Edited by Nancy Robinson

Illustrated by Joyce Oliver

Lynton Publications, 1973, [First Edition], [Signed], ISBN 0869460242, illustrated endpapers, line drawings in text, hardcover with illustrated boards, Mylar protective jacket

Very Good Condition, Signed by Author on title page, minor edge and shelf wear, minor rubbing to edges and corners, in protective Mylar plastic sleeve (see photographs)
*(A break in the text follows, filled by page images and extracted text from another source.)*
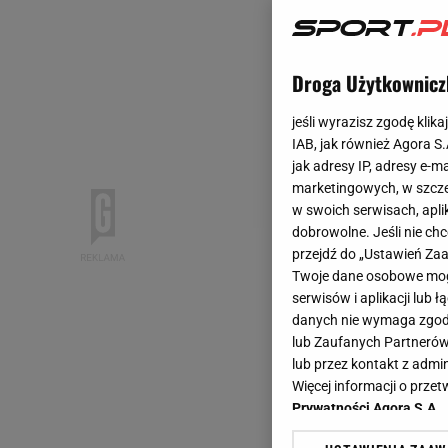
Droga Użytkownicz
jeśli wyrazisz zgodę klika
IAB, jak również Agora S
jak adresy IP, adresy e-m
marketingowych, w szcze
w swoich serwisach, aplik
dobrowolne. Jeśli nie ch
przejdź do „Ustawień Z
Twoje dane osobowe mogą
serwisów i aplikacji lub
danych nie wymaga zgody 
lub Zaufanych Partnerów
lub przez kontakt z admi
Więcej informacji o prz
Prywatności Agora S.A.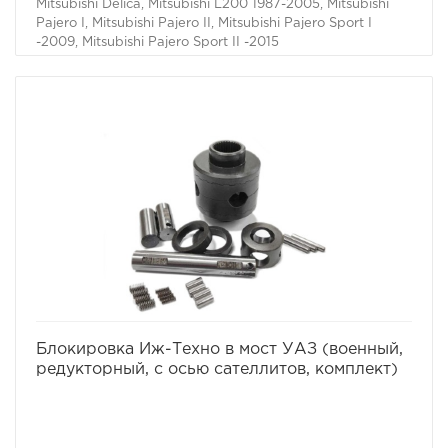
Mitsubishi Delica, Mitsubishi L200 1987-2005, Mitsubishi
Pajero I, Mitsubishi Pajero II, Mitsubishi Pajero Sport I
-2009, Mitsubishi Pajero Sport II -2015
избранное
сравнить
Блокировка Иж-Техно в мост УАЗ (военный,
редукторный, с осью сателлитов, комплект)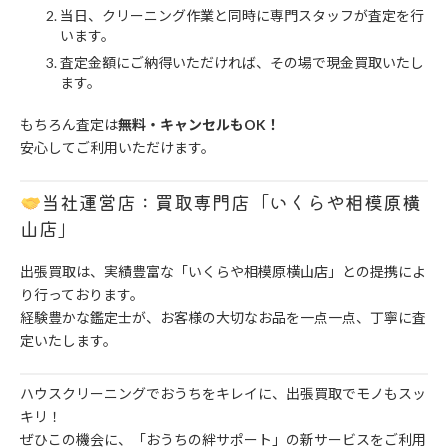
当日、クリーニング作業と同時に専門スタッフが査定を行
います。
査定金額にご納得いただければ、その場で現金買取いたし
ます。
もちろん査定は
無料・キャンセルもOK！
安心してご利用いただけます。
当社運営店：買取専門店「いくらや相模原横
山店」
出張買取は、実績豊富な「いくらや相模原横山店」との提携によ
り行っております。
経験豊かな鑑定士が、お客様の大切なお品を一点一点、丁寧に査
定いたします。
ハウスクリーニングでおうちをキレイに、出張買取でモノもスッ
キリ！
ぜひこの機会に、「おうちの絆サポート」の新サービスをご利用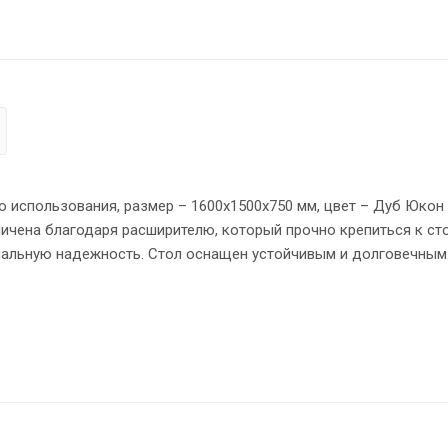
 использования, размер – 1600х1500х750 мм, цвет – Дуб Юкон
ичена благодаря расширителю, который прочно крепиться к ст
мальную надежность. Стол оснащен устойчивым и долговечным
еталлокаркас имеет специальные проставки между столешнице
идная и прочная столешница 25 мм. Надежная защита торцов в
ат столу устойчивость на неровном полу.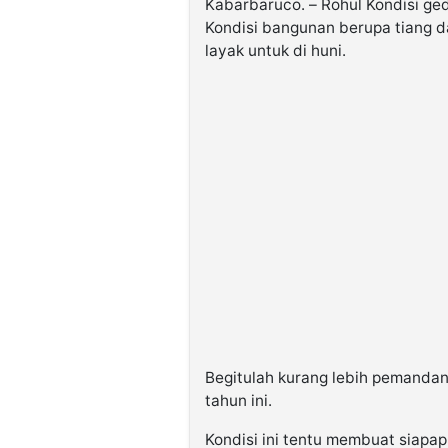
Kabarbaruco. – Rohul Kondisi g
Kondisi bangunan berupa tiang da
layak untuk di huni.
Begitulah kurang lebih pemand
tahun ini.
Kondisi ini tentu membuat siapap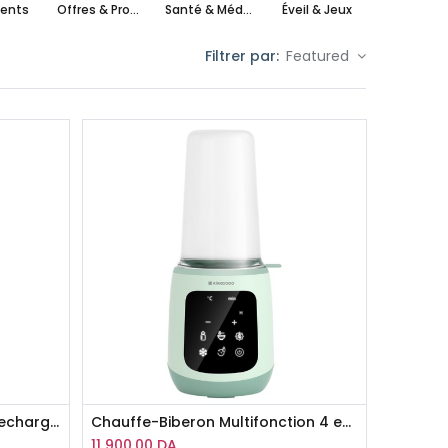
ents
Offres & Promotions
Santé & Médical
Éveil & Jeux
maxi cos
Filtrer par:
Featured
Chauffe-Biberon Portable Rechargeable Brent Kikka Boo
Chauffe-Biberon Multifonction 4 en 1 Caldo Kikka Boo
11 900,00
DA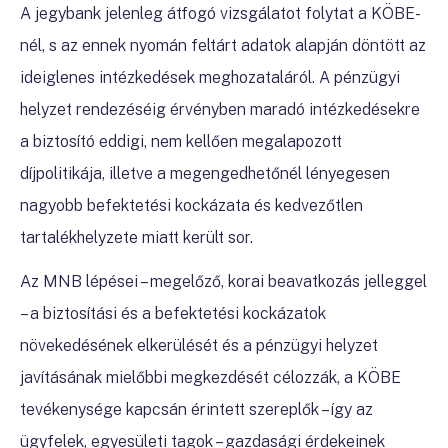
A jegybank jelenleg átfogó vizsgálatot folytat a KÖBE-
nél, s az ennek nyomán feltárt adatok alapján döntött az
ideiglenes intézkedések meghozataláról.
A
pénzügyi
helyzet rendezéséig érvényben maradó
intézkedésekre
a biztosító eddigi, nem kellően megalapozott
díjpolitikája, illetve a megengedhetőnél lényegesen
nagyobb befektetési kockázata és kedvezőtlen
tartalékhelyzete miatt került sor.
Az MNB lépései – megelőző, korai beavatkozás jelleggel
– a
biztosítási és a befektetési kockázatok
növekedésének elkerülését és a pénzügyi helyzet
javításának mielőbbi megkezdését célozzák, a KÖBE
tevékenysége kapcsán érintett szereplők – így az
ügyfelek, egyesületi tagok – gazdasági érdekeinek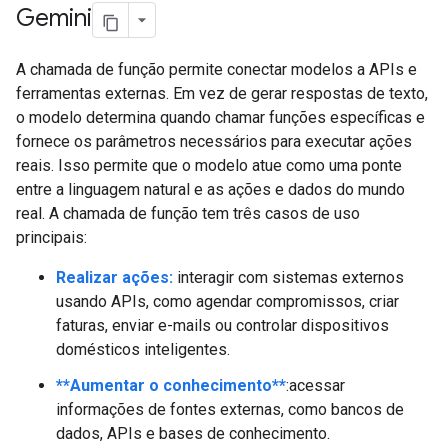
Gemini
A chamada de função permite conectar modelos a APIs e
ferramentas externas. Em vez de gerar respostas de texto,
o modelo determina quando chamar funções específicas e
fornece os parâmetros necessários para executar ações
reais. Isso permite que o modelo atue como uma ponte
entre a linguagem natural e as ações e dados do mundo
real. A chamada de função tem três casos de uso
principais:
Realizar ações:
interagir com sistemas externos
usando APIs, como agendar compromissos, criar
faturas, enviar e-mails ou controlar dispositivos
domésticos inteligentes.
**Aumentar o conhecimento**
:acessar
informações de fontes externas, como bancos de
dados, APIs e bases de conhecimento.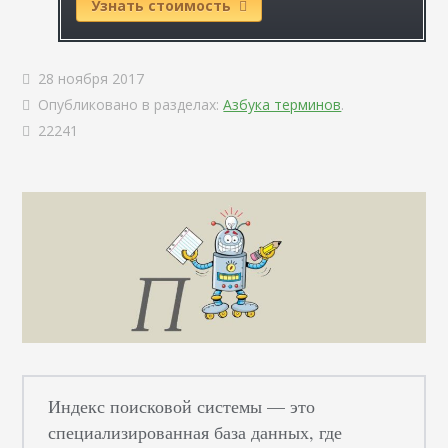
Узнать стоимость
28 ноября 2017
Опубликовано в разделах:
Азбука терминов
.
22241
Индекс поисковой системы — это
специализированная база данных, где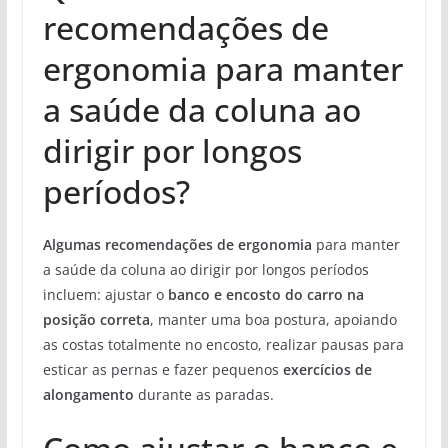
recomendações de
ergonomia para manter
a saúde da coluna ao
dirigir por longos
períodos?
Algumas recomendações de ergonomia
para manter
a saúde da coluna ao dirigir por longos períodos
incluem: ajustar o
banco e encosto do carro na
posição correta
, manter uma boa postura, apoiando
as costas totalmente no encosto, realizar pausas para
esticar as pernas e fazer pequenos
exercícios de
alongamento
durante as paradas.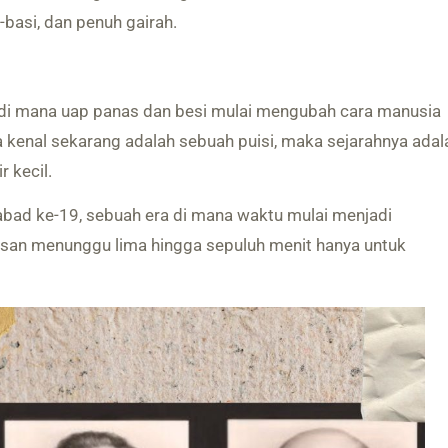
-basi, dan penuh gairah.
 di mana uap panas dan besi mulai mengubah cara manusia
a kenal sekarang adalah sebuah puisi, maka sejarahnya adal
r kecil.
r abad ke-19, sebuah era di mana waktu mulai menjadi
san menunggu lima hingga sepuluh menit hanya untuk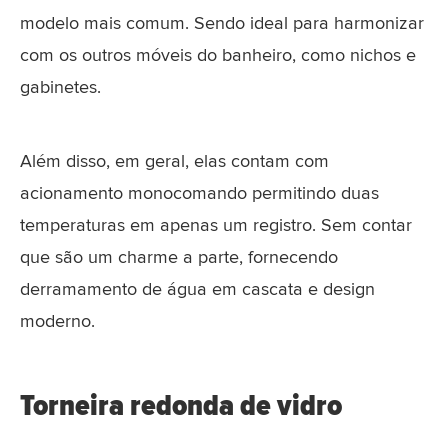
modelo mais comum. Sendo ideal para harmonizar
com os outros móveis do banheiro, como nichos e
gabinetes.
Além disso, em geral, elas contam com
acionamento monocomando permitindo duas
temperaturas em apenas um registro. Sem contar
que são um charme a parte, fornecendo
derramamento de água em cascata e design
moderno.
Torneira redonda de vidro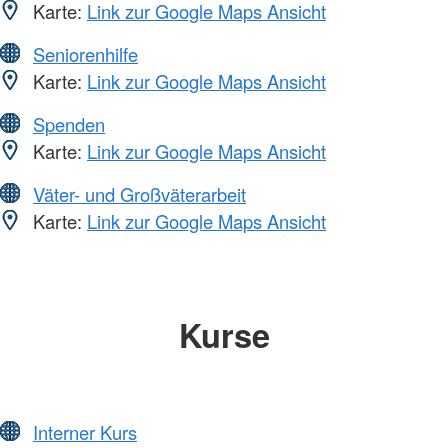
Karte:
Link zur Google Maps Ansicht
Seniorenhilfe
Karte:
Link zur Google Maps Ansicht
Spenden
Karte:
Link zur Google Maps Ansicht
Väter- und Großväterarbeit
Karte:
Link zur Google Maps Ansicht
Kurse
Interner Kurs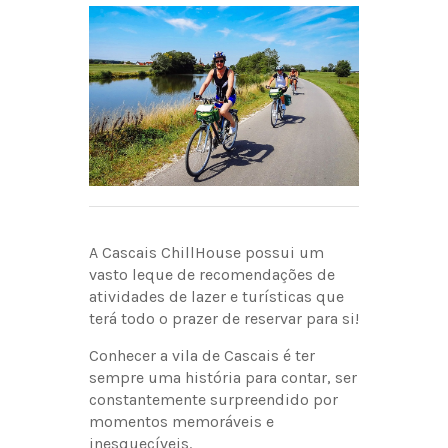
A Cascais ChillHouse possui um
vasto leque de recomendações de
atividades de lazer e turísticas que
terá todo o prazer de reservar para si!
Conhecer a vila de Cascais é ter
sempre uma história para contar, ser
constantemente surpreendido por
momentos memoráveis e
inesquecíveis.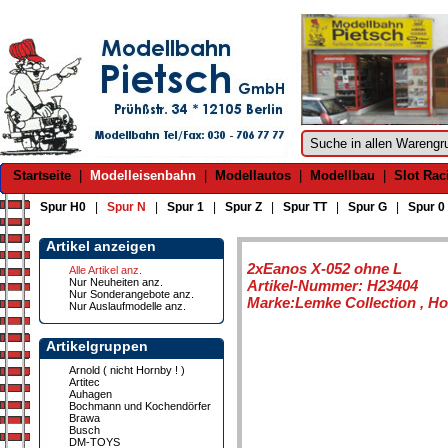
Startseite
|
Modelleisenbahn
|
Modellautos
|
Modellbau
|
Slot Rac
Spur H0
|
Spur N
|
Spur 1
|
Spur Z
|
Spur TT
|
Spur G
|
Spur 0
Artikel anzeigen
2xEanos X-052 ohne L
Alle Artikel anz.
Nur Neuheiten anz.
Artikel-Nummer: H23404
Nur Sonderangebote anz.
Marke:Lemke Collection , Hob
Nur Auslaufmodelle anz.
Artikelgruppen
Arnold ( nicht Hornby ! )
Artitec
Auhagen
Bochmann und Kochendörfer
Brawa
Busch
DM-TOYS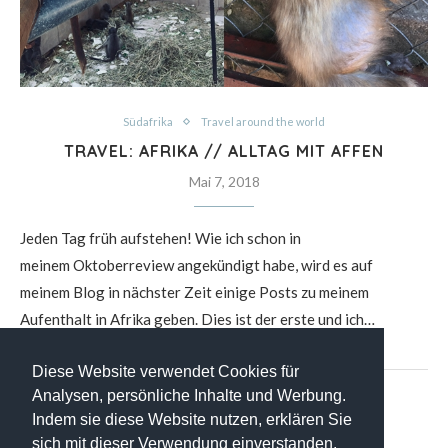
Südafrika
Travel around the world
TRAVEL: AFRIKA // ALLTAG MIT AFFEN
Mai 7, 2018
Jeden Tag früh aufstehen! Wie ich schon in
meinem Oktoberreview angekündigt habe, wird es auf
meinem Blog in nächster Zeit einige Posts zu meinem
Aufenthalt in Afrika geben. Dies ist der erste und ich…
Diese Website verwendet Cookies für
Analysen, persönliche Inhalte und Werbung.
Indem sie diese Website nutzen, erklären Sie
sich mit dieser Verwendung einverstanden.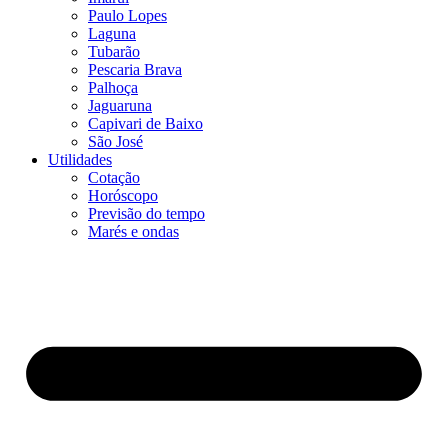
Paulo Lopes
Laguna
Tubarão
Pescaria Brava
Palhoça
Jaguaruna
Capivari de Baixo
São José
Utilidades
Cotação
Horóscopo
Previsão do tempo
Marés e ondas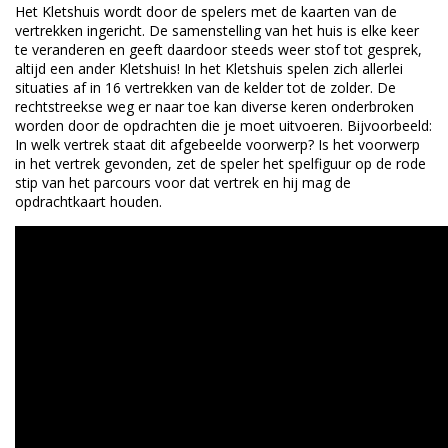
Het Kletshuis wordt door de spelers met de kaarten van de
vertrekken ingericht. De samenstelling van het huis is elke keer
te veranderen en geeft daardoor steeds weer stof tot gesprek,
altijd een ander Kletshuis! In het Kletshuis spelen zich allerlei
situaties af in 16 vertrekken van de kelder tot de zolder. De
rechtstreekse weg er naar toe kan diverse keren onderbroken
worden door de opdrachten die je moet uitvoeren. Bijvoorbeeld:
In welk vertrek staat dit afgebeelde voorwerp? Is het voorwerp
in het vertrek gevonden, zet de speler het spelfiguur op de rode
stip van het parcours voor dat vertrek en hij mag de
opdrachtkaart houden.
“Coothidie is in the hills between Peterborough and Tarcowie and has an area of about 1700 acres.  It is based on an original Crown Land grant in the name of Edward Travers the second and was taken up by him after his marriage in 1893 to Ellen Victory.  The first Edward had been one of the earliest white settlers near there in 1875.
The Northern Highlands have seen many changes.
Less than one hundred and fifty years ago they were occupied by a tribe of black people known to themselves as the Ngadjuri.  It has long been their undisputed territory.  They are now gone forever.  The blackmen were hunters who had held the north from time immemorial.  The white squatters and pastoralists brought their own herds to eat the grass on which the wild game had lived.  The pastoralists stayed only a few decades before they, in their turn, were replaced by the wheat growers advancing with their ploughs and railway lines under the banner of the Closer Settlement Acts of the 1870s.
Coothidie is today showing itself more suited to its use as a pastoral property than to the mixed wheat growing and grazing condition of its heyday.  The original squatters are dead, so are their children, and in most cases their grandchildren too.  That makes them very remote, especially when written records of all but a few are so scarce.  For knowledge of them, we depend mainly on the kind of tale that was best told around the fireside when we had firesides.”